##### Source data

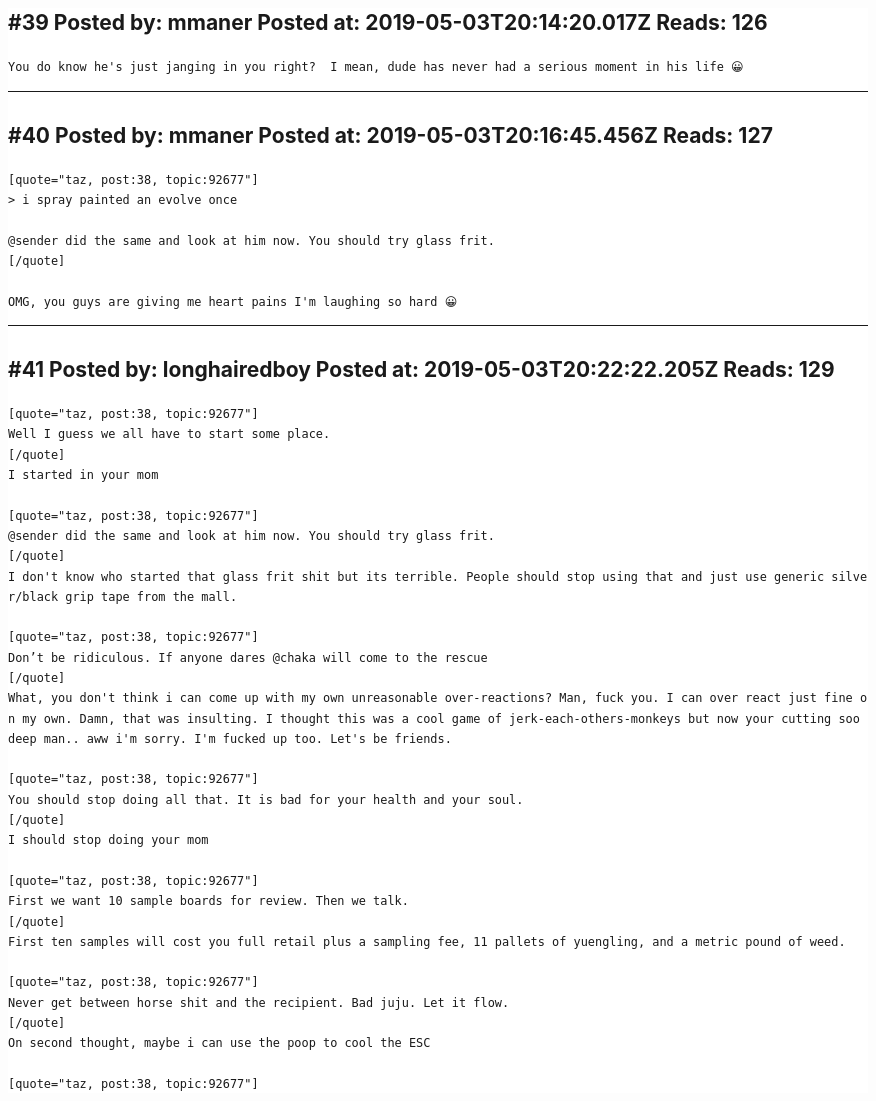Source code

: ## \#39 Posted by: mmaner Posted at: 2019-05-03T20:14:20.017Z Reads: 126

```
You do know he's just janging in you right?  I mean, dude has never had a serious moment in his life 😀
```

---
## \#40 Posted by: mmaner Posted at: 2019-05-03T20:16:45.456Z Reads: 127

```
[quote="taz, post:38, topic:92677"]
> i spray painted an evolve once

@sender did the same and look at him now. You should try glass frit.
[/quote]

OMG, you guys are giving me heart pains I'm laughing so hard 😀
```

---
## \#41 Posted by: longhairedboy Posted at: 2019-05-03T20:22:22.205Z Reads: 129

```
[quote="taz, post:38, topic:92677"]
Well I guess we all have to start some place.
[/quote]
I started in your mom

[quote="taz, post:38, topic:92677"]
@sender did the same and look at him now. You should try glass frit.
[/quote]
I don't know who started that glass frit shit but its terrible. People should stop using that and just use generic silver/black grip tape from the mall. 

[quote="taz, post:38, topic:92677"]
Don’t be ridiculous. If anyone dares @chaka will come to the rescue
[/quote]
What, you don't think i can come up with my own unreasonable over-reactions? Man, fuck you. I can over react just fine on my own. Damn, that was insulting. I thought this was a cool game of jerk-each-others-monkeys but now your cutting soo deep man.. aww i'm sorry. I'm fucked up too. Let's be friends. 

[quote="taz, post:38, topic:92677"]
You should stop doing all that. It is bad for your health and your soul.
[/quote]
I should stop doing your mom

[quote="taz, post:38, topic:92677"]
First we want 10 sample boards for review. Then we talk.
[/quote]
First ten samples will cost you full retail plus a sampling fee, 11 pallets of yuengling, and a metric pound of weed. 

[quote="taz, post:38, topic:92677"]
Never get between horse shit and the recipient. Bad juju. Let it flow.
[/quote]
On second thought, maybe i can use the poop to cool the ESC

[quote="taz, post:38, topic:92677"]
```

##########

- Work item: Among the lines above, count those containing the string "stop"; please give the count alone.

- Solution below: 3